▶ Problems to solve
(a) Quote the passage on Dragutin Dimitrijević word for word, starting with "Some scholars believe" and going on through "26 June 1917.".
(b) According to the passage on Dragutin Dimitrijević, where was he tried before a court martial?

▶ Reading passage
++++++++
Dragutin Dimitrijević (; 17 August 1876 – 24 June 1917), better known by his nickname Apis, was a Serbian army officer and chief of the military intelligence section of the general staff in 1913. He is best known as the most prominent member of the Black Hand, a secret military society that organised the 1903 overthrow of the Serbian government and assassination of King Alexander I of Serbia and Queen Draga. 
Some scholars believe that he also initiated the plot to kill the Archduke Franz Ferdinand in June 1914, which led to the July Crisis and the outbreak of World War I.

In 1916, the government in exile of Serbian Prime Minister Nikola Pašić, who considered Dimitrijević a threat, filed charges of high treason against the leadership of Unification or Death. Dimitrijević was tried at Salonika before a court martial arraigned by his opponents within the Serbian government. He was found guilty of conspiring to assassinate Prince Regent Alexander Karadjordjević and executed by firing squad, along with two other members, on 26 June 1917.
++++++++
▶ Data for review
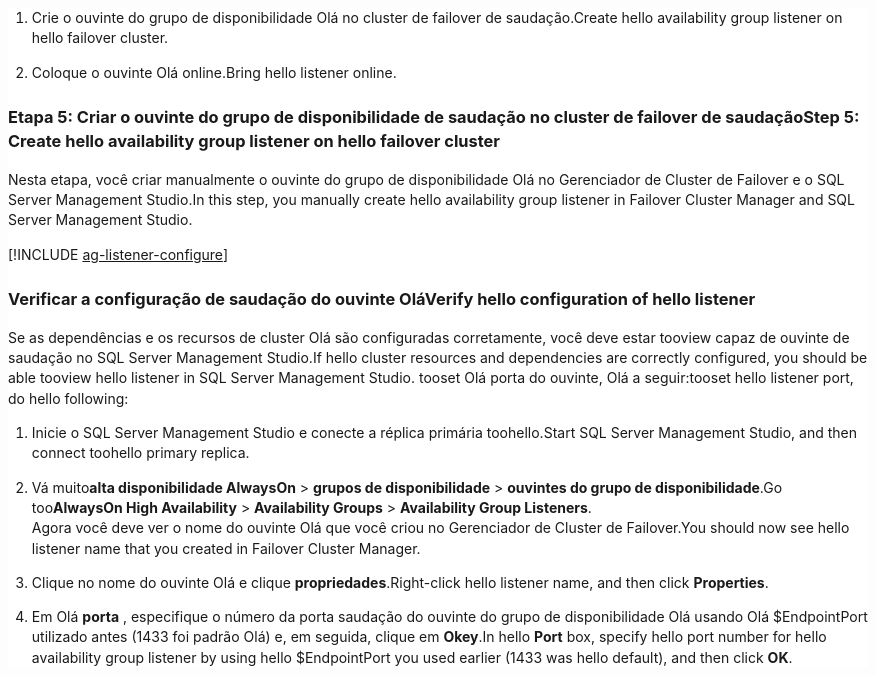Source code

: 1. <span data-ttu-id="04736-239">Crie o ouvinte do grupo de disponibilidade Olá no cluster de failover de saudação.</span><span class="sxs-lookup"><span data-stu-id="04736-239">Create hello availability group listener on hello failover cluster.</span></span> 

2. <span data-ttu-id="04736-240">Coloque o ouvinte Olá online.</span><span class="sxs-lookup"><span data-stu-id="04736-240">Bring hello listener online.</span></span>

### <a name="step-5-create-hello-availability-group-listener-on-hello-failover-cluster"></a><span data-ttu-id="04736-241">Etapa 5: Criar o ouvinte do grupo de disponibilidade de saudação no cluster de failover de saudação</span><span class="sxs-lookup"><span data-stu-id="04736-241">Step 5: Create hello availability group listener on hello failover cluster</span></span>
<span data-ttu-id="04736-242">Nesta etapa, você criar manualmente o ouvinte do grupo de disponibilidade Olá no Gerenciador de Cluster de Failover e o SQL Server Management Studio.</span><span class="sxs-lookup"><span data-stu-id="04736-242">In this step, you manually create hello availability group listener in Failover Cluster Manager and SQL Server Management Studio.</span></span>

[!INCLUDE [ag-listener-configure](../../../../includes/virtual-machines-ag-listener-configure.md)]

### <a name="verify-hello-configuration-of-hello-listener"></a><span data-ttu-id="04736-243">Verificar a configuração de saudação do ouvinte Olá</span><span class="sxs-lookup"><span data-stu-id="04736-243">Verify hello configuration of hello listener</span></span>

<span data-ttu-id="04736-244">Se as dependências e os recursos de cluster Olá são configuradas corretamente, você deve estar tooview capaz de ouvinte de saudação no SQL Server Management Studio.</span><span class="sxs-lookup"><span data-stu-id="04736-244">If hello cluster resources and dependencies are correctly configured, you should be able tooview hello listener in SQL Server Management Studio.</span></span> <span data-ttu-id="04736-245">tooset Olá porta do ouvinte, Olá a seguir:</span><span class="sxs-lookup"><span data-stu-id="04736-245">tooset hello listener port, do hello following:</span></span>

1. <span data-ttu-id="04736-246">Inicie o SQL Server Management Studio e conecte a réplica primária toohello.</span><span class="sxs-lookup"><span data-stu-id="04736-246">Start SQL Server Management Studio, and then connect toohello primary replica.</span></span>

2. <span data-ttu-id="04736-247">Vá muito**alta disponibilidade AlwaysOn** > **grupos de disponibilidade** > **ouvintes do grupo de disponibilidade**.</span><span class="sxs-lookup"><span data-stu-id="04736-247">Go too**AlwaysOn High Availability** > **Availability Groups** > **Availability Group Listeners**.</span></span>  
    <span data-ttu-id="04736-248">Agora você deve ver o nome do ouvinte Olá que você criou no Gerenciador de Cluster de Failover.</span><span class="sxs-lookup"><span data-stu-id="04736-248">You should now see hello listener name that you created in Failover Cluster Manager.</span></span> 

3. <span data-ttu-id="04736-249">Clique no nome do ouvinte Olá e clique **propriedades**.</span><span class="sxs-lookup"><span data-stu-id="04736-249">Right-click hello listener name, and then click **Properties**.</span></span>

4. <span data-ttu-id="04736-250">Em Olá **porta** , especifique o número da porta saudação do ouvinte do grupo de disponibilidade Olá usando Olá $EndpointPort utilizado antes (1433 foi padrão Olá) e, em seguida, clique em **Okey**.</span><span class="sxs-lookup"><span data-stu-id="04736-250">In hello **Port** box, specify hello port number for hello availability group listener by using hello $EndpointPort you used earlier (1433 was hello default), and then click **OK**.</span></span>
++++++++
▶ Numbered answers
(a)
Some scholars believe that he also initiated the plot to kill the Archduke Franz Ferdinand in June 1914, which led to the July Crisis and the outbreak of World War I.

In 1916, the government in exile of Serbian Prime Minister Nikola Pašić, who considered Dimitrijević a threat, filed charges of high treason against the leadership of Unification or Death. Dimitrijević was tried at Salonika before a court martial arraigned by his opponents within the Serbian government. He was found guilty of conspiring to assassinate Prince Regent Alexander Karadjordjević and executed by firing squad, along with two other members, on 26 June 1917.

(b) At Salonika.